YOUR GOAL: Please copy the lines below word for word, omitting the pictures.

* * *

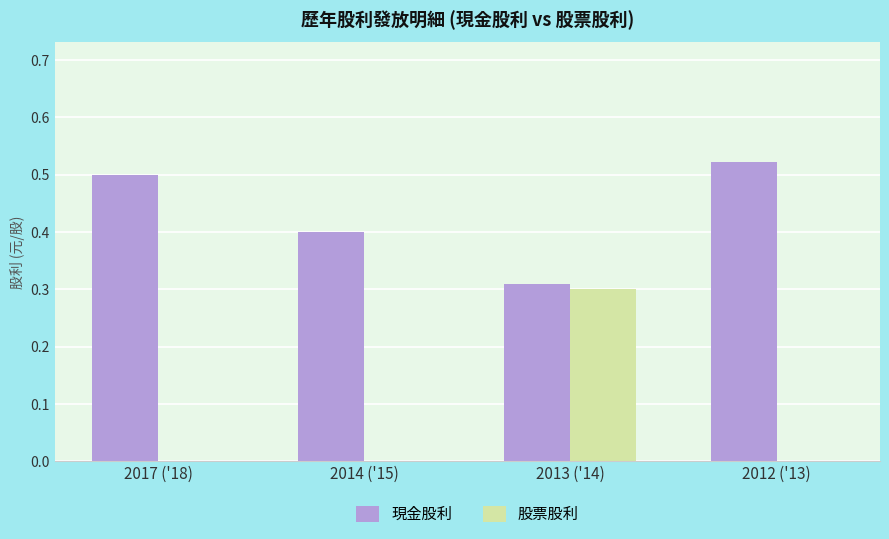

Which series has the largest total across all categories?

現金股利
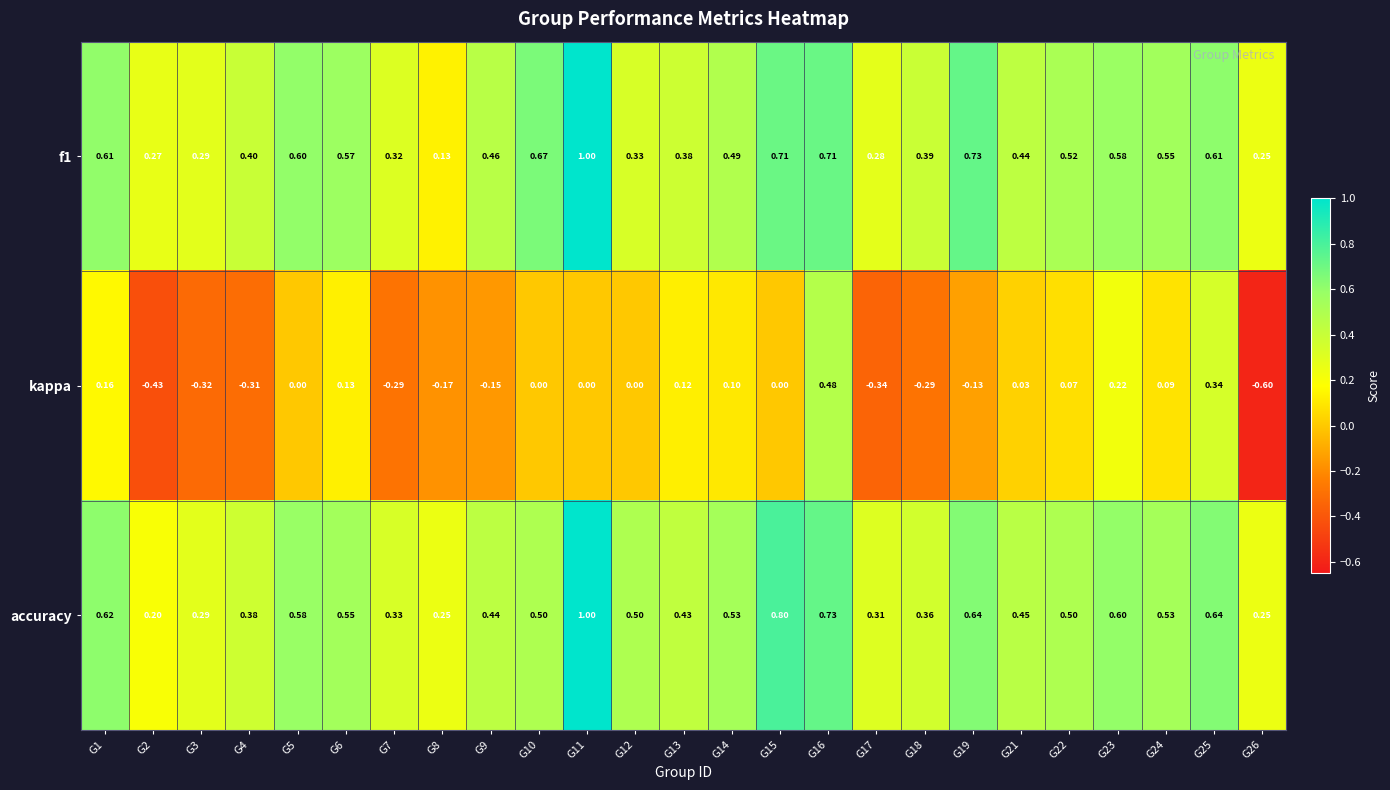

Which series changed the most between G13 and G18?

kappa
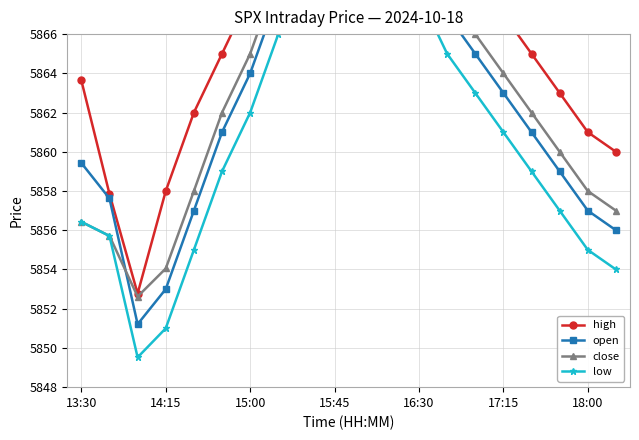

How many series are shown in this chart?

4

* * *

OUTPUT:
Which series has the largest total across all categories?

現金股利

Which series changed the most between G13 and G18?

kappa

How many series are shown in this chart?

4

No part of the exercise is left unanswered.